Extracted records
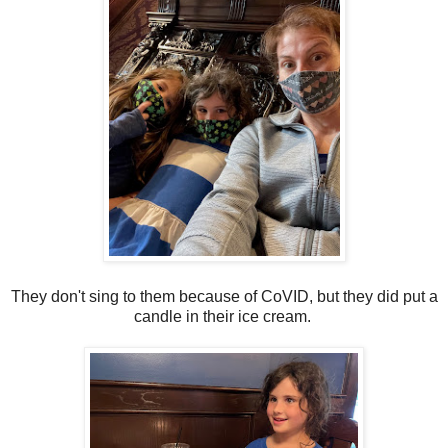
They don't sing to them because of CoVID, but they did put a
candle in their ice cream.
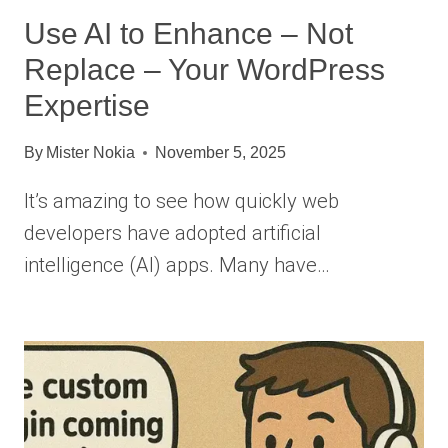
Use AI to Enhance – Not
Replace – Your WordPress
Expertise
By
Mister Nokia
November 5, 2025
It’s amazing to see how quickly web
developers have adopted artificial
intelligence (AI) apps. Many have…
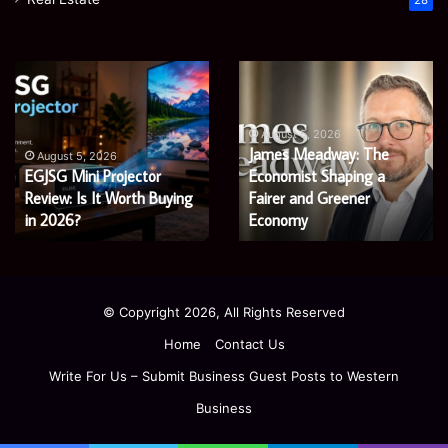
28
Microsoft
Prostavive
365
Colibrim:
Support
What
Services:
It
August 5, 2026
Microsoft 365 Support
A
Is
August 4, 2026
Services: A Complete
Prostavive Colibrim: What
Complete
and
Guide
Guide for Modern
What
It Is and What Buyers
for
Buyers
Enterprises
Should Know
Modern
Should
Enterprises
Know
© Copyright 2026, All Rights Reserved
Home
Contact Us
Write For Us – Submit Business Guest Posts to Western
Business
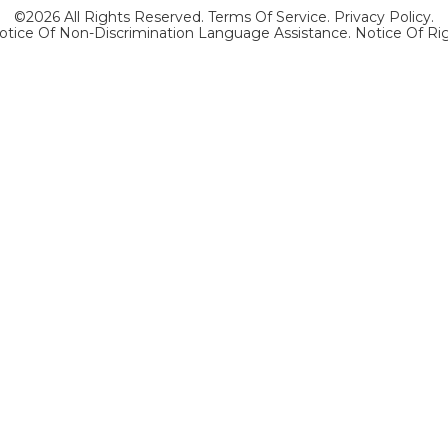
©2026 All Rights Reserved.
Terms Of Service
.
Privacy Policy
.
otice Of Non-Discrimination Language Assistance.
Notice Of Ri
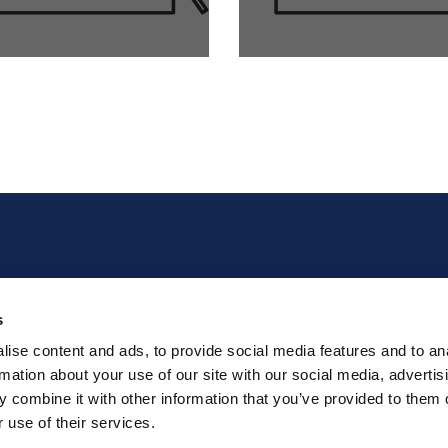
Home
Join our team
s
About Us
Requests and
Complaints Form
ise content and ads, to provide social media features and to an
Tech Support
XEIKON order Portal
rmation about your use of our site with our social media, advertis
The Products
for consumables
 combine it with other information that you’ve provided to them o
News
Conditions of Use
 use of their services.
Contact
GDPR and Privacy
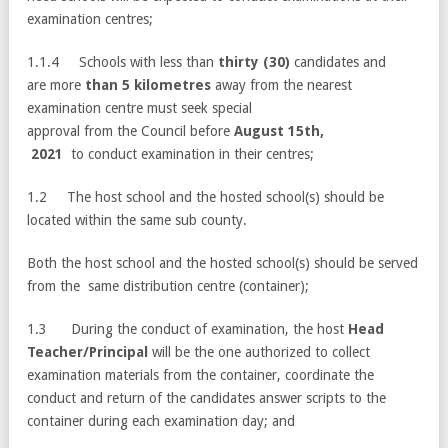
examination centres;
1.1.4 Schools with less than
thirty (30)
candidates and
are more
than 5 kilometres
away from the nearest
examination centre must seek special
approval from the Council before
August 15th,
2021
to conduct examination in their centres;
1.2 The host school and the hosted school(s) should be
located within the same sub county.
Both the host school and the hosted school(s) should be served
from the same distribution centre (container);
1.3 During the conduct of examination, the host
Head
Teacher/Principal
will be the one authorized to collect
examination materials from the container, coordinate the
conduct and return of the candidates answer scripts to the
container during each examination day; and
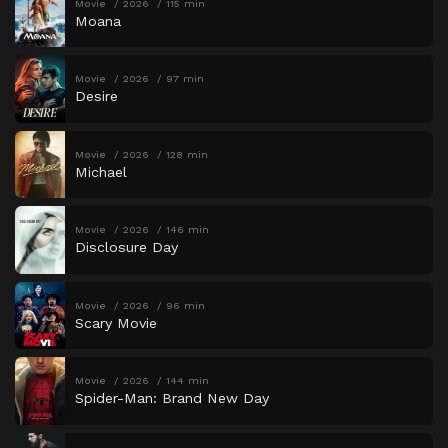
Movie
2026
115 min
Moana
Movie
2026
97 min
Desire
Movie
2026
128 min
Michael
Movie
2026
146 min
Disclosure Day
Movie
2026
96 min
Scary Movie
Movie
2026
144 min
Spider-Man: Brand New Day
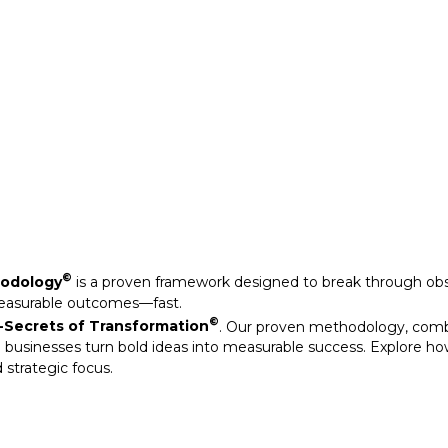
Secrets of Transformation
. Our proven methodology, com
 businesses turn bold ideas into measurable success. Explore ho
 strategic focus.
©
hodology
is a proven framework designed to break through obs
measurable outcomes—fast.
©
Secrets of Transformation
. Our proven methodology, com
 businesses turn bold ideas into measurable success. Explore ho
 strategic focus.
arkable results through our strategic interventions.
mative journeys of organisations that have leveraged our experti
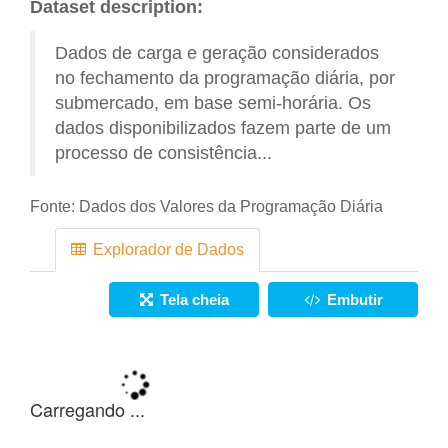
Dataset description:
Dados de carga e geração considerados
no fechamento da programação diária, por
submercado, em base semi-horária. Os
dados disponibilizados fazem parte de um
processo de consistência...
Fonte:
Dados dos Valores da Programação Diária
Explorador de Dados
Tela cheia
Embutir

**WHAT THIS TASK INVOLVES:**
Quote verbatim the text lines of every record above, leaving the pictures out of your answer.

**RESPONSE BOX:**
They don't sing to them because of CoVID, but they did put a
candle in their ice cream.
Use AI to Enhance – Not
Replace – Your WordPress
Expertise
By
Mister Nokia
November 5, 2025
It’s amazing to see how quickly web
developers have adopted artificial
intelligence (AI) apps. Many have…
28
Microsoft
Prostavive
365
Colibrim:
Support
What
Services:
It
August 5, 2026
Microsoft 365 Support
A
Is
August 4, 2026
Services: A Complete
Prostavive Colibrim: What
Complete
and
Guide
Guide for Modern
What
It Is and What Buyers
for
Buyers
Enterprises
Should Know
Modern
Should
Enterprises
Know
© Copyright 2026, All Rights Reserved
Home
Contact Us
Write For Us – Submit Business Guest Posts to Western
Business
©2026 All Rights Reserved.
Terms Of Service
.
Privacy Policy
.
otice Of Non-Discrimination Language Assistance.
Notice Of Ri
Home
Join our team
s
About Us
Requests and
Complaints Form
ise content and ads, to provide social media features and to an
Tech Support
XEIKON order Portal
rmation about your use of our site with our social media, advertis
The Products
for consumables
 combine it with other information that you’ve provided to them o
News
Conditions of Use
 use of their services.
Contact
GDPR and Privacy
examination centres;
1.1.4 Schools with less than
thirty (30)
candidates and
are more
than 5 kilometres
away from the nearest
examination centre must seek special
approval from the Council before
August 15th,
2021
to conduct examination in their centres;
1.2 The host school and the hosted school(s) should be
located within the same sub county.
Both the host school and the hosted school(s) should be served
from the same distribution centre (container);
1.3 During the conduct of examination, the host
Head
Teacher/Principal
will be the one authorized to collect
examination materials from the container, coordinate the
conduct and return of the candidates answer scripts to the
container during each examination day; and
Movie
2026
115 min
Moana
Movie
2026
97 min
Desire
Movie
2026
128 min
Michael
Movie
2026
146 min
Disclosure Day
Movie
2026
96 min
Scary Movie
Movie
2026
144 min
Spider-Man: Brand New Day
Secrets of Transformation
. Our proven methodology, com
 businesses turn bold ideas into measurable success. Explore ho
 strategic focus.
©
hodology
is a proven framework designed to break through obs
measurable outcomes—fast.
©
Secrets of Transformation
. Our proven methodology, com
 businesses turn bold ideas into measurable success. Explore ho
 strategic focus.
arkable results through our strategic interventions.
mative journeys of organisations that have leveraged our experti
Dataset description:
Dados de carga e geração considerados
no fechamento da programação diária, por
submercado, em base semi-horária. Os
dados disponibilizados fazem parte de um
processo de consistência...
Fonte:
Dados dos Valores da Programação Diária
Explorador de Dados
Tela cheia
Embutir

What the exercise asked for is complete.